[Dataset entries]
<<<<

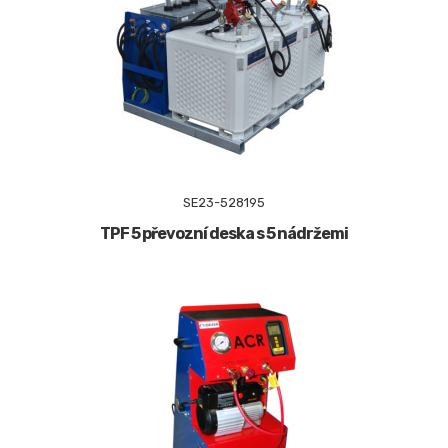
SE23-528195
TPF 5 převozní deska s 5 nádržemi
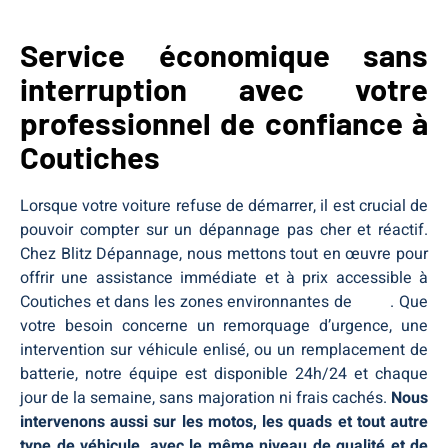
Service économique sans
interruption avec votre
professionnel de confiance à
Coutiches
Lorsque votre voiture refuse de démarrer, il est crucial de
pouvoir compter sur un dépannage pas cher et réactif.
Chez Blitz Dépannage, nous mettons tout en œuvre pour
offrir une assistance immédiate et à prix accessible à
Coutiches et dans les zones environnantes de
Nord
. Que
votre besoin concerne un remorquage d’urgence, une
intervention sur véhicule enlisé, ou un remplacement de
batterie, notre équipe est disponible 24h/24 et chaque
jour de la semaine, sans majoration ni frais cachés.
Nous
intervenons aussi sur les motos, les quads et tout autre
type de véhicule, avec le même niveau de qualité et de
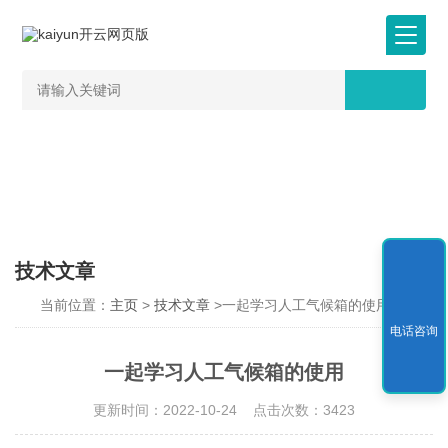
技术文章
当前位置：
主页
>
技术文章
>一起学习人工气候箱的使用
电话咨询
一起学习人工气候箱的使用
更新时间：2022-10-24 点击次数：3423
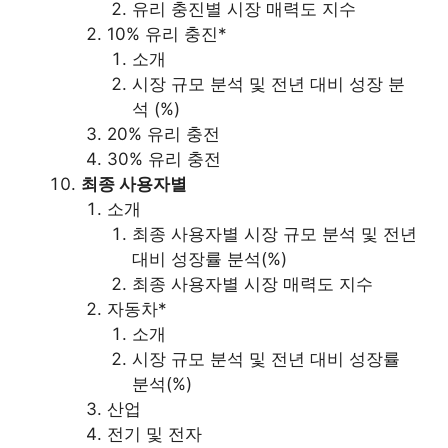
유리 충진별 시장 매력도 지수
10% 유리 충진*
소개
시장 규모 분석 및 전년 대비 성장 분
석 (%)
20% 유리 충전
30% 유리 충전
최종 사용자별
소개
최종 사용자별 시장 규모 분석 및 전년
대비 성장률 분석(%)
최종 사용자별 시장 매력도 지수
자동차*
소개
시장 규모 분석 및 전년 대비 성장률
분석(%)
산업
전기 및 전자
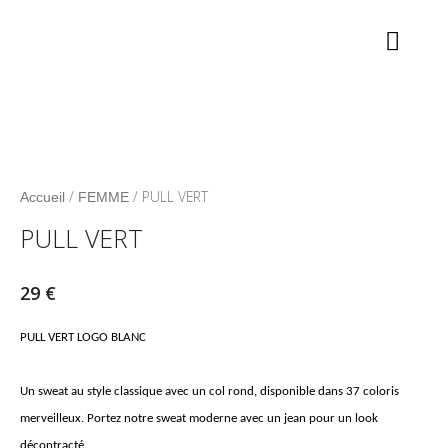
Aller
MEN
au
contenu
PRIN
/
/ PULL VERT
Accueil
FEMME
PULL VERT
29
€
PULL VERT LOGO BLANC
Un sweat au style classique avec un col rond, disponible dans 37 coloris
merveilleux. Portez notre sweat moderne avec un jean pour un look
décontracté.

>>>>
<<<<

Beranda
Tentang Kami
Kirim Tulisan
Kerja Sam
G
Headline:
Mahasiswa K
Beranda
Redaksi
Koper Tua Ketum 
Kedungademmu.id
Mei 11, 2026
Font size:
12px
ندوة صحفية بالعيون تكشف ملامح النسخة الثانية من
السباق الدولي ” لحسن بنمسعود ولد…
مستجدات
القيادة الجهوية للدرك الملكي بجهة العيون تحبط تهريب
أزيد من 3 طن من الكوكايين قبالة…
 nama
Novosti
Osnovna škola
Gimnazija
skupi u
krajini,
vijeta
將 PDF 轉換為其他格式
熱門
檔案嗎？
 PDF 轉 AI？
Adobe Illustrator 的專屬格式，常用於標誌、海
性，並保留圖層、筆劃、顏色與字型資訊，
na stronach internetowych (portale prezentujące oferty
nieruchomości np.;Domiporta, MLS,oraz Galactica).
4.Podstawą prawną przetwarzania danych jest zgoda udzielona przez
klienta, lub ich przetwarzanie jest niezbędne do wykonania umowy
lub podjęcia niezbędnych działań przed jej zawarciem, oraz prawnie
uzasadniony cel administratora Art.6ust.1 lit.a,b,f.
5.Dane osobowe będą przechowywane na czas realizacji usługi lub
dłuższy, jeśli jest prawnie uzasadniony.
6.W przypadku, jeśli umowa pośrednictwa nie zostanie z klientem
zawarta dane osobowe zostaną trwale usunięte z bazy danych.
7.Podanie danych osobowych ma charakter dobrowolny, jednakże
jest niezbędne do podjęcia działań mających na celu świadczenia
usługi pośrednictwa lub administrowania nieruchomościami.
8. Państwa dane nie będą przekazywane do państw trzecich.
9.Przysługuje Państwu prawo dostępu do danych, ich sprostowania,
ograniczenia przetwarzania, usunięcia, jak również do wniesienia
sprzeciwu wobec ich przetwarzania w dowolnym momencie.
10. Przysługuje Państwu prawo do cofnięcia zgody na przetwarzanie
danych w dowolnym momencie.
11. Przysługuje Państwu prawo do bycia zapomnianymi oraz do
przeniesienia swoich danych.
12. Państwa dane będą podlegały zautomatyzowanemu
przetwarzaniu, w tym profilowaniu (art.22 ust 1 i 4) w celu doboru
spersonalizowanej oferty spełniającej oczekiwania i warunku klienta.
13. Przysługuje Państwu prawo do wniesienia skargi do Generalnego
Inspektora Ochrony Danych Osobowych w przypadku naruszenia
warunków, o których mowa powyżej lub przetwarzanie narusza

>>>>

■ **REQUIRED ACTION**:
Pick out every line of the records that contains the word "osobowe", and copy each of those lines.

■ **TASK RESULT**:
5.Dane osobowe będą przechowywane na czas realizacji usługi lub
zawarta dane osobowe zostaną trwale usunięte z bazy danych.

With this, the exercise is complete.